Die Entscheidung fiel nach dem vergangenen Rennen in Monza, bei dem sich Piastri in der Startphase sehr hart gegen seinen Teamkollegen durchgesetzt hatte, was diesen eine Position gegen Charles Leclerc und letzten Endes auch wichtige Punkte im WM-Kampf gekostet hatte.

Bislang hatte McLaren nicht in den Kampf eingegriffen, solange sich beide an die abgemachten Regeln halten, doch ab Baku will man seine Chancen in der WM erhöhen, um vielleicht doch noch die 62 Punkte Rückstand auf Max Verstappen gutzumachen.

Der Vorfall aus Monza war für viele aus WM-Sicht nicht gerade clever, doch im Team ist man weiterhin der Meinung, dass der Angriff von Piastri in der zweiten Schikane legitim war: "Unter den Umständen war es in Ordnung, was ich gemacht habe", sagt der Australier.

Arbeitsauftrag: In welcher Schikane fand laut dem Textauszug über das Rennen in Monza der Angriff von Piastri statt? Stütze dich dabei ausschließlich auf den Textauszug.

Daten:
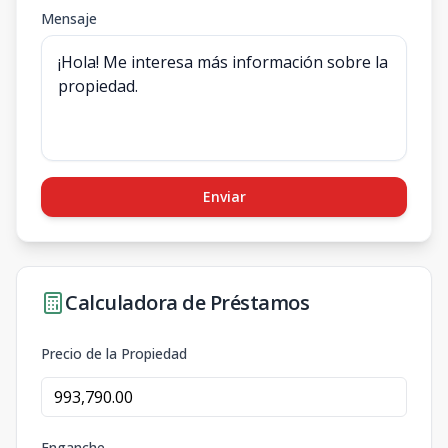
Mensaje
Enviar
Calculadora de Préstamos
Precio de la Propiedad
Enganche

Lösung: In der zweiten Schikane.